• _Extracted data entries_
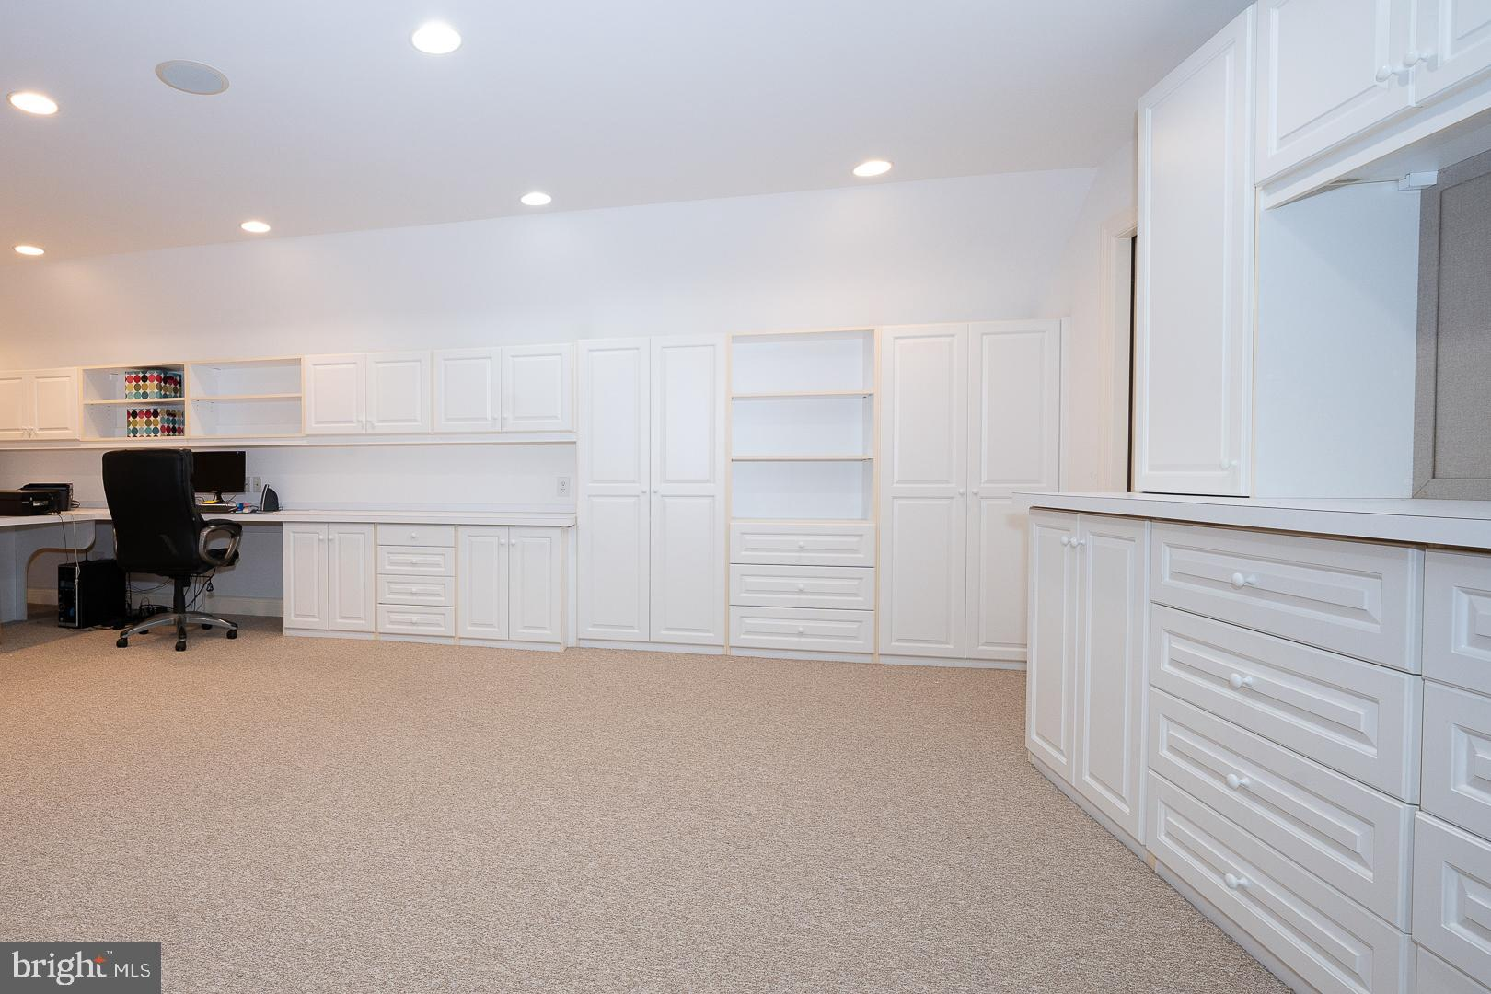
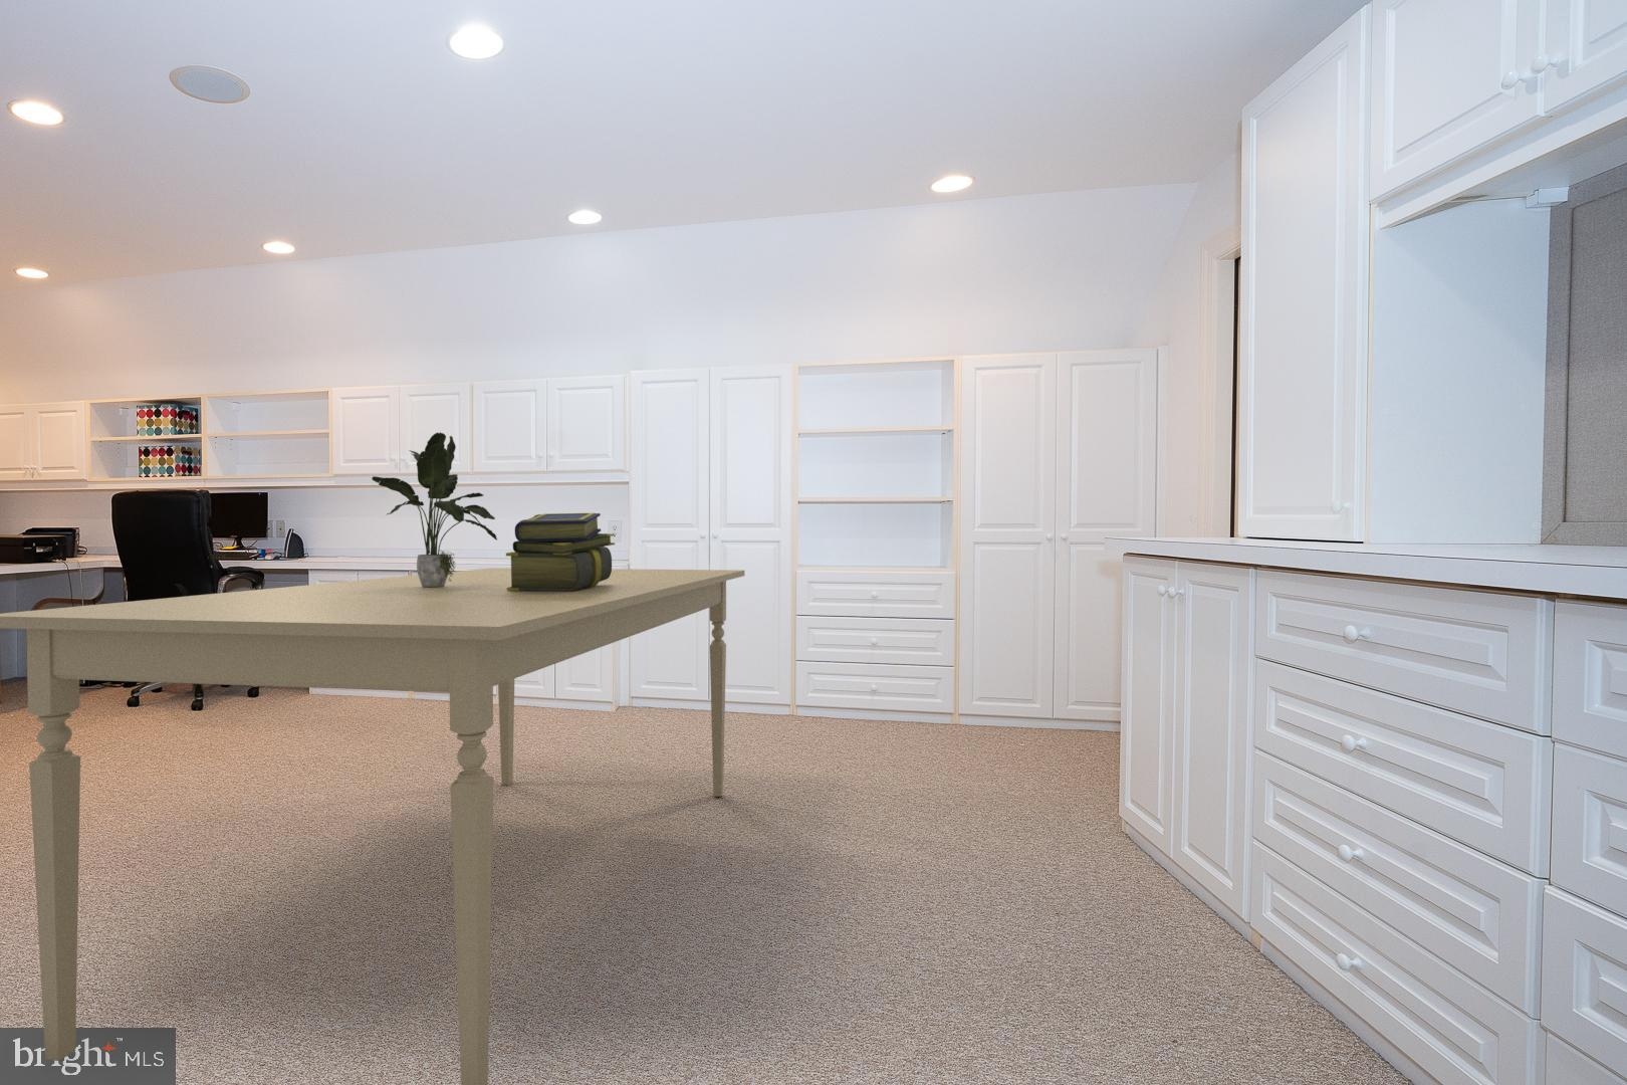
+ potted plant [370,431,498,587]
+ dining table [0,567,746,1085]
+ stack of books [505,512,616,592]
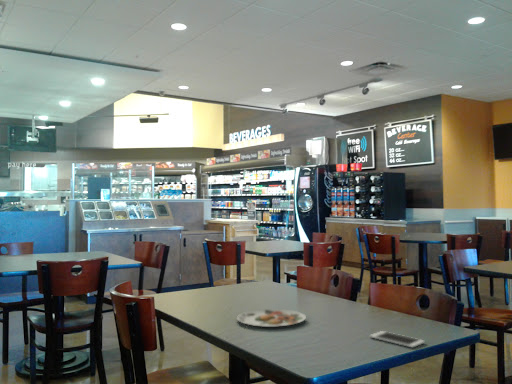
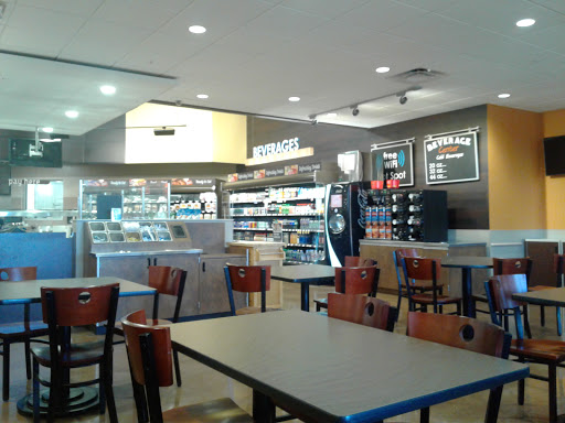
- cell phone [368,330,426,349]
- plate [236,308,307,328]
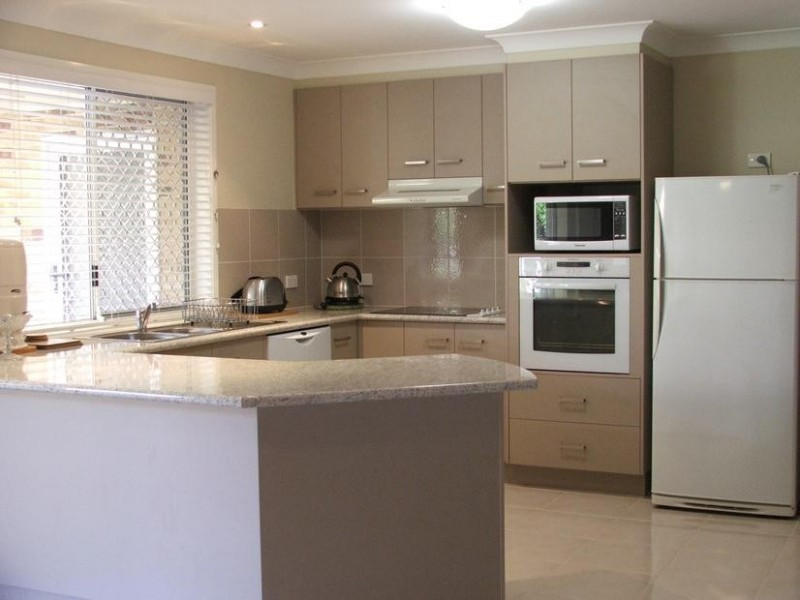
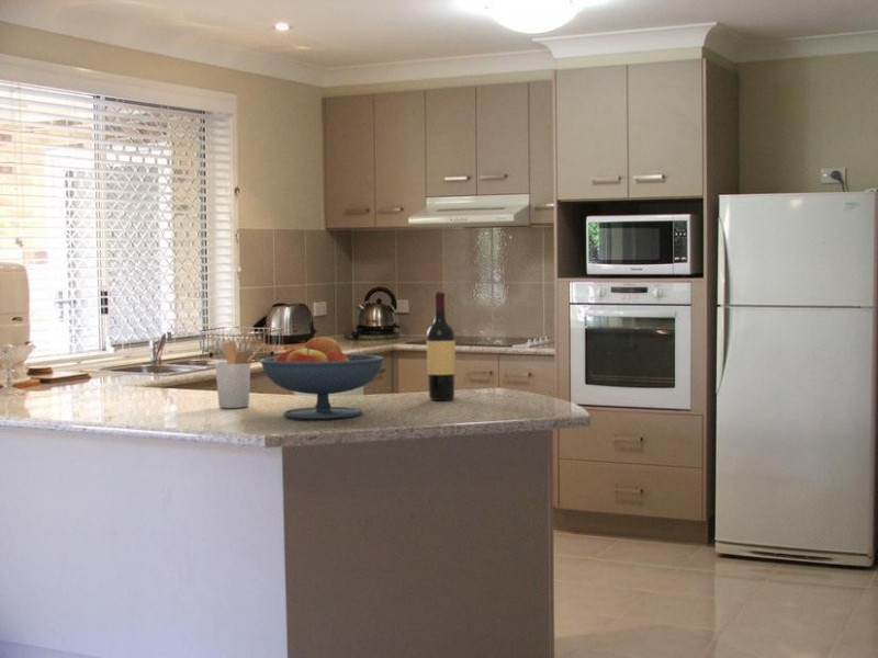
+ fruit bowl [259,336,385,420]
+ utensil holder [214,340,267,409]
+ wine bottle [426,291,457,401]
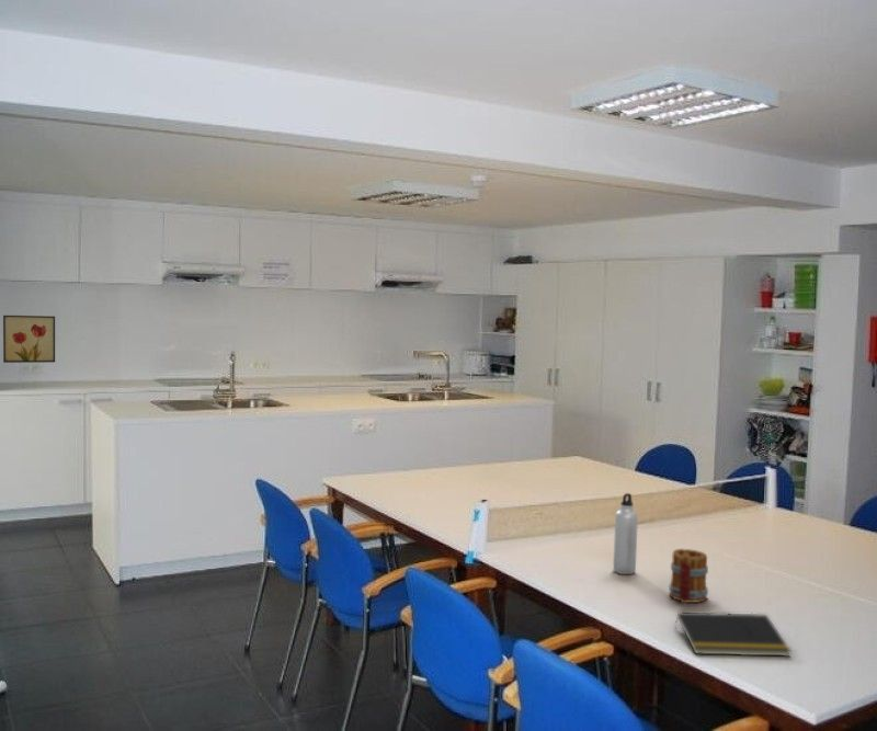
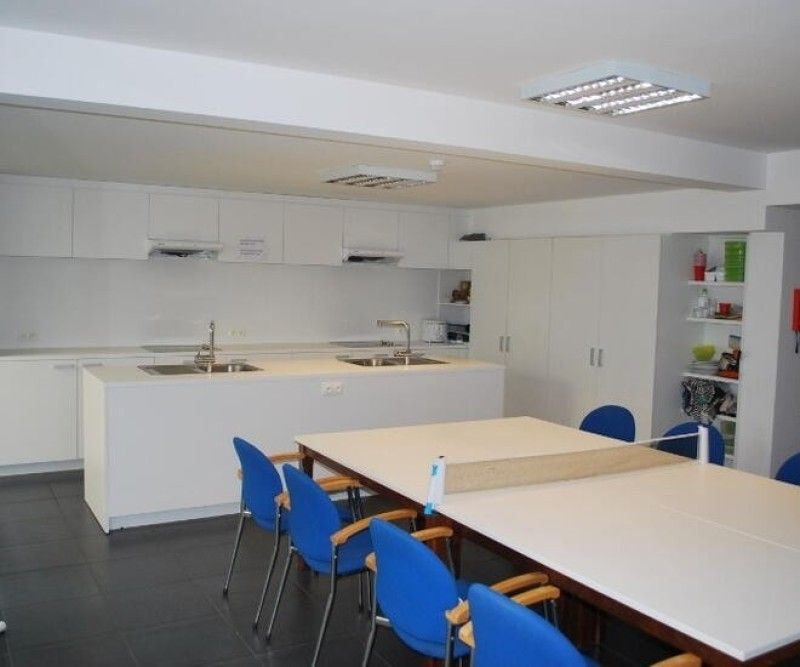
- water bottle [613,492,639,575]
- wall art [2,315,56,364]
- notepad [673,612,793,658]
- mug [668,548,709,604]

• _What is required_
What you return must be the entries above, exactly as they appear, without any pictures.

• _Exercise output_
+ potted plant [370,431,498,587]
+ dining table [0,567,746,1085]
+ stack of books [505,512,616,592]
- cell phone [368,330,426,349]
- plate [236,308,307,328]
+ fruit bowl [259,336,385,420]
+ utensil holder [214,340,267,409]
+ wine bottle [426,291,457,401]
- water bottle [613,492,639,575]
- wall art [2,315,56,364]
- notepad [673,612,793,658]
- mug [668,548,709,604]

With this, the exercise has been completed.